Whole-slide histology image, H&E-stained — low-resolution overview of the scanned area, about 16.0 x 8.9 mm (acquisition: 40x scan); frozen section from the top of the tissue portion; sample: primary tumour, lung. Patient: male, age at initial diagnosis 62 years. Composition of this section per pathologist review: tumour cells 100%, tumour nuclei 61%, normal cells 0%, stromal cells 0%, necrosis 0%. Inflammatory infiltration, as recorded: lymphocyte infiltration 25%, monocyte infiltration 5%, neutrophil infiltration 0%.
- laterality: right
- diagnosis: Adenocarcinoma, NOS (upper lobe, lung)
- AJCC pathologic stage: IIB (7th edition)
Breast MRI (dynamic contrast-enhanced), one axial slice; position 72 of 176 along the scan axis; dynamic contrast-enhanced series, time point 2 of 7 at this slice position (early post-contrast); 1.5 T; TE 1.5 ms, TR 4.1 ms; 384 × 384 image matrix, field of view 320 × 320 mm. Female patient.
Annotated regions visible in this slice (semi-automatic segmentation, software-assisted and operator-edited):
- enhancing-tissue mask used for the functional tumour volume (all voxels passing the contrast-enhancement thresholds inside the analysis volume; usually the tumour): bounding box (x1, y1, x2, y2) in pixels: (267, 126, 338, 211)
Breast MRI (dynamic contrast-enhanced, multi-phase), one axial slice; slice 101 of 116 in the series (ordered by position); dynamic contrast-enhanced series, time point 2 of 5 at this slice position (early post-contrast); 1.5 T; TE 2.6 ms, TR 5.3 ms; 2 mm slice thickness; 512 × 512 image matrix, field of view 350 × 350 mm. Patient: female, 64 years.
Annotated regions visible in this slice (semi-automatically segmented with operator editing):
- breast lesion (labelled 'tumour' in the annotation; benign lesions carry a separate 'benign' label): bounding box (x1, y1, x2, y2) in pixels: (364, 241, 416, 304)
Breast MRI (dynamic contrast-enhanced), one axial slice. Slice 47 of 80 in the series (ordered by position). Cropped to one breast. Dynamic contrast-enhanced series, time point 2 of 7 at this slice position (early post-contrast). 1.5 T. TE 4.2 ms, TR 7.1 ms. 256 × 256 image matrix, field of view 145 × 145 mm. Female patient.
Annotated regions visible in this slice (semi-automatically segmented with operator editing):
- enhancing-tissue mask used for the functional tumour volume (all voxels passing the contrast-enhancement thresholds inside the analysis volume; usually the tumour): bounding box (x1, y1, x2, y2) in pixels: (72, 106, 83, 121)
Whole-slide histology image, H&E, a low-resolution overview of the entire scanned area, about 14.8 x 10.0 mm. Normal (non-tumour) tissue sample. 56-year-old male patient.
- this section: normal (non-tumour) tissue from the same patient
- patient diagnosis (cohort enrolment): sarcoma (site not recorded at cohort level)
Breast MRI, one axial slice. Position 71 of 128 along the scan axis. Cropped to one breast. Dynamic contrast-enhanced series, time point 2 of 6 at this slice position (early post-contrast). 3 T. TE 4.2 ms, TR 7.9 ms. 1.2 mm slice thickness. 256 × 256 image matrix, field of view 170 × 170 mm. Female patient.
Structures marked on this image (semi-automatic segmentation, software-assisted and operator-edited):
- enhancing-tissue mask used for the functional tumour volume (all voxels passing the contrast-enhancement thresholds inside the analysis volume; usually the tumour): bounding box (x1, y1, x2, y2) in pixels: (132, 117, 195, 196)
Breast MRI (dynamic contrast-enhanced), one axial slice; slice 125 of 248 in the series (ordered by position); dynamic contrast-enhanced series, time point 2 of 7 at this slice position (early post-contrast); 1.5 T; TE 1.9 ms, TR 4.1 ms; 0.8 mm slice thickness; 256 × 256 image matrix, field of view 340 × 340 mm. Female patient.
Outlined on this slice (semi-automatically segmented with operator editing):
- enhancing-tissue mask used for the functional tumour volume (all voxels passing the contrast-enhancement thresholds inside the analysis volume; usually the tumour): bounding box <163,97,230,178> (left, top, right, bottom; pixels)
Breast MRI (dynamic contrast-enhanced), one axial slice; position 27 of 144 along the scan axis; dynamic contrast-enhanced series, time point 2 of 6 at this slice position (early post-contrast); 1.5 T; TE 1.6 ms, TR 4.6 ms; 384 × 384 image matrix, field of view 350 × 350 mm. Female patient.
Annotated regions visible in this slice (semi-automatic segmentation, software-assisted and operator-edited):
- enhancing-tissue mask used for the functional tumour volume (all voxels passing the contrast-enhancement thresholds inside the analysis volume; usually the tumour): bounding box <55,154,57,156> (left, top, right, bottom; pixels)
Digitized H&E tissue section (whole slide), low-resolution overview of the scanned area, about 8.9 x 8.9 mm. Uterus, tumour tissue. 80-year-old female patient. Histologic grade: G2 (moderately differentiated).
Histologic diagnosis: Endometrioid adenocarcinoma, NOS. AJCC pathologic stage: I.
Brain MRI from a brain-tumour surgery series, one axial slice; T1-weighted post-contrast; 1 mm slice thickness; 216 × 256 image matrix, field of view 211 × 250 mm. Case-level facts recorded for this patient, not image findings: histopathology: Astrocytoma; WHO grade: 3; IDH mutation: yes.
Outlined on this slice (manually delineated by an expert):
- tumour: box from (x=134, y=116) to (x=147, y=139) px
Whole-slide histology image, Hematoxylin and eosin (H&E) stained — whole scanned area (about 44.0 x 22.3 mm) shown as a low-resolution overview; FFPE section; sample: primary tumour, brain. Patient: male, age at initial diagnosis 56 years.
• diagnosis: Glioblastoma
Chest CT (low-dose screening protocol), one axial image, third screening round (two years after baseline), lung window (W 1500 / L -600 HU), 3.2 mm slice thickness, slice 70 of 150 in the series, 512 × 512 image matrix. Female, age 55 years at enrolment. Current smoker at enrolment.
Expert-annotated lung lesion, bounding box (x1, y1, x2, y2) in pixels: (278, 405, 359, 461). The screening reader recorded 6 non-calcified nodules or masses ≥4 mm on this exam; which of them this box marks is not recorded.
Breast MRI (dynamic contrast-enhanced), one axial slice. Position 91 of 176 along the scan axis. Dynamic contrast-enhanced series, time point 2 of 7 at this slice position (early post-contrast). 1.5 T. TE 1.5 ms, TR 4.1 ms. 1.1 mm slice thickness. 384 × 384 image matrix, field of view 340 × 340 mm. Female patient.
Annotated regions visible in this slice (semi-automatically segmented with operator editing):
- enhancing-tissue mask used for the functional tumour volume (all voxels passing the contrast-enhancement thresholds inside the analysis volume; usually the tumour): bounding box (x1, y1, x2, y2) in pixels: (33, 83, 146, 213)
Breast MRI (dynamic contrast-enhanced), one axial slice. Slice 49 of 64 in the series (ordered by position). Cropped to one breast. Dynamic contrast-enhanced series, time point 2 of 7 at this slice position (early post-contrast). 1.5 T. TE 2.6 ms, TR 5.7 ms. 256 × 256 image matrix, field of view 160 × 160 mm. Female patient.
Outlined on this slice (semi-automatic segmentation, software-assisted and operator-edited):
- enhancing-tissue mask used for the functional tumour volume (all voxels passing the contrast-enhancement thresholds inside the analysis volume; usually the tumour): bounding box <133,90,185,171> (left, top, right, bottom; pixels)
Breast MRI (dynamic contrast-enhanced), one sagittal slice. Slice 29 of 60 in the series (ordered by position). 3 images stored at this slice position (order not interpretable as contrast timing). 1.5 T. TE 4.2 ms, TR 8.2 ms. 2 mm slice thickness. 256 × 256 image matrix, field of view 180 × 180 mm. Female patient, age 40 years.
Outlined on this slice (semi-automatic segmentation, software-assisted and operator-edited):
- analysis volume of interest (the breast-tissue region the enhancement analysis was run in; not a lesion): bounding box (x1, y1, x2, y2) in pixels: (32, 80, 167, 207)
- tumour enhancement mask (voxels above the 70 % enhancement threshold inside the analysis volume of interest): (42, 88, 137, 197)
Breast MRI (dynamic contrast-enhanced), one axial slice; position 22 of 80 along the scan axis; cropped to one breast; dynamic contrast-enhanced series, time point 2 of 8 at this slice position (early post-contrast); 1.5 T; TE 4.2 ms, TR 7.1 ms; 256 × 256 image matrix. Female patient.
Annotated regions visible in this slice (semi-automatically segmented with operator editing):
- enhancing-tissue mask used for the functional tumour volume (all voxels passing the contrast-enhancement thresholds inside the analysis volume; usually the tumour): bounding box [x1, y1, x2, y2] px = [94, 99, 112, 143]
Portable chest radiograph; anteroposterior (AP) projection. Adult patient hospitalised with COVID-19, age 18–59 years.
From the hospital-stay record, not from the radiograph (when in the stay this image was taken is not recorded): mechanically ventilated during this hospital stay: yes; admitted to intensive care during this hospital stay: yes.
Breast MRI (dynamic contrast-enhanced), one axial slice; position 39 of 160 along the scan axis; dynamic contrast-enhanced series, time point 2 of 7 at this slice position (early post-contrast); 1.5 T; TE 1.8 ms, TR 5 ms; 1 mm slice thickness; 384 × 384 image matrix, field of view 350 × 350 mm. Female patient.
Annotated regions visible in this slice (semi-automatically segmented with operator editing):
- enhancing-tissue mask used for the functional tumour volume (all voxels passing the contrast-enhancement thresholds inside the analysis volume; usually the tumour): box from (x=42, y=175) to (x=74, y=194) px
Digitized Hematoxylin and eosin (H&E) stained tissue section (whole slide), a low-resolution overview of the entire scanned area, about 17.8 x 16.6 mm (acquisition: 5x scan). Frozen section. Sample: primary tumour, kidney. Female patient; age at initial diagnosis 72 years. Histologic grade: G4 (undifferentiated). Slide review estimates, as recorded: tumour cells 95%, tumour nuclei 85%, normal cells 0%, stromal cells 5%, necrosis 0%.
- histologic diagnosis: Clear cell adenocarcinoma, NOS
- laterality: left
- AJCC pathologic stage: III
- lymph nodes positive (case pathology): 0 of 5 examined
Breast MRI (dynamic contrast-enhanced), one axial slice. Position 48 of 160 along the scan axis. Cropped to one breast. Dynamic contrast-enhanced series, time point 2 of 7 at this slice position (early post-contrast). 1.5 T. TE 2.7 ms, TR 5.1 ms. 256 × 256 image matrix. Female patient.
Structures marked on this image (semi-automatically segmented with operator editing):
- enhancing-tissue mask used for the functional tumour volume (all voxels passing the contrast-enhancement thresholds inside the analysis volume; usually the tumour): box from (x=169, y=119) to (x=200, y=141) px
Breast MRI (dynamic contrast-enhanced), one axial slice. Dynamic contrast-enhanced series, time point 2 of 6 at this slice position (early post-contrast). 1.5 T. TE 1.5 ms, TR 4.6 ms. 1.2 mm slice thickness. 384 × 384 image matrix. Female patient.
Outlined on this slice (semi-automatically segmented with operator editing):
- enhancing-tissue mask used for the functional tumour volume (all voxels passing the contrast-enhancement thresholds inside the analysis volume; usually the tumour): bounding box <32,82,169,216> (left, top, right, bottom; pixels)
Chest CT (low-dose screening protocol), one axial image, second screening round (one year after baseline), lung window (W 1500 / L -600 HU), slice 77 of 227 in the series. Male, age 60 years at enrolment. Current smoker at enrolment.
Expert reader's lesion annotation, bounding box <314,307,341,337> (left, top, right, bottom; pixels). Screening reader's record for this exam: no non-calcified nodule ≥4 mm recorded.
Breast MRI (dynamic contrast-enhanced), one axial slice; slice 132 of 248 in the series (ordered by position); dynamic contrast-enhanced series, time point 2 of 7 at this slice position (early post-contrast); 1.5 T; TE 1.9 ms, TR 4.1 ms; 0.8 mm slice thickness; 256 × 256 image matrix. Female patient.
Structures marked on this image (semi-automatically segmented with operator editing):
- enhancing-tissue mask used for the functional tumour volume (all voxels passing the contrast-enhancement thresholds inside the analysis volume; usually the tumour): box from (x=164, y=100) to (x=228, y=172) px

# [WORK TO COMPLETE]
How many lines in the listing contain "window"? Answer with the number alone.

# [TASK OUTPUT]
2